QUiPP will help identify women who need special treatments at the right time to ensure their babies have the best chance of a healthy life.

Hypertension pregnancyA team of researchers led by Prof Andrew Shennan and Prof Rachel Tribe, from the Women and Children’s Health Institute, have created a user-friendly mobile phone application that allows doctors to quickly calculate a woman’s individual risk of preterm birth.

With support from Guy’s and St Thomas’ Charity and the National Institute for Health Research, this app will help doctors make sure women who need special treatments get these at the right time. Some women are known to be more likely to have their babies early, and some have symptoms of labour too early in pregnancy. If identified, these women can be given extra monitoring and special treatments that ensure the infants have the best chance of surviving without long-term problems. 

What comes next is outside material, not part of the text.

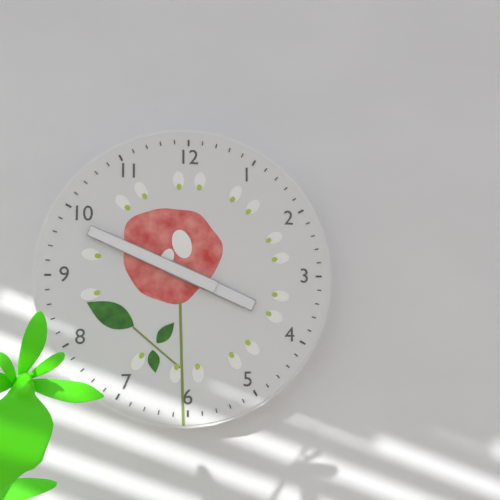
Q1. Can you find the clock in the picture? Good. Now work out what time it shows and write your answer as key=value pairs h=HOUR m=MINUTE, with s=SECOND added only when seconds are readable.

The app, QUiPP v2, calculates the risk based on a woman’s individual risk factors, such as previous preterm birth, late miscarriage or symptoms, along with clinical test results that help to predict preterm birth. The app then produces a simple individual % risk score.

In two papers, published in Ultrasound in Obstetrics and Gynecology, the authors show how they developed and tested the complicated algorithms (mathematical calculations) incorporated in the app which calculate the simple percentage risk:

This (app) should mean that women who need treatments are offered them appropriately, and also that doctors and women can be reassured when these treatments are not needed, which reduces the possibility of negative effects and unnecessary costs for the NHS.

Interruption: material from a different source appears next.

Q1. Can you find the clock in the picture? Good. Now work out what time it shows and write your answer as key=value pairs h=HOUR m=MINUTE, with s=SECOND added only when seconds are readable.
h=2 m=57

Said lead author Dr Jenny Carter, senior research midwife, Department of Women & Children’s Health at King’s College London

Patient Safety Minister MP, Nadine Dorries said:

Being able to identify mothers at risk of a pre-term birth as early as possible can help clinicians to intervene sooner, improve safety and ultimately save lives.

The team will continue to collect data, which will be used to update the algorithms in the future, through the ongoing UK wide PETRA study, and through the Preterm Clinical Network Database which is a global clinical registry of care given to women at risk of preterm birth.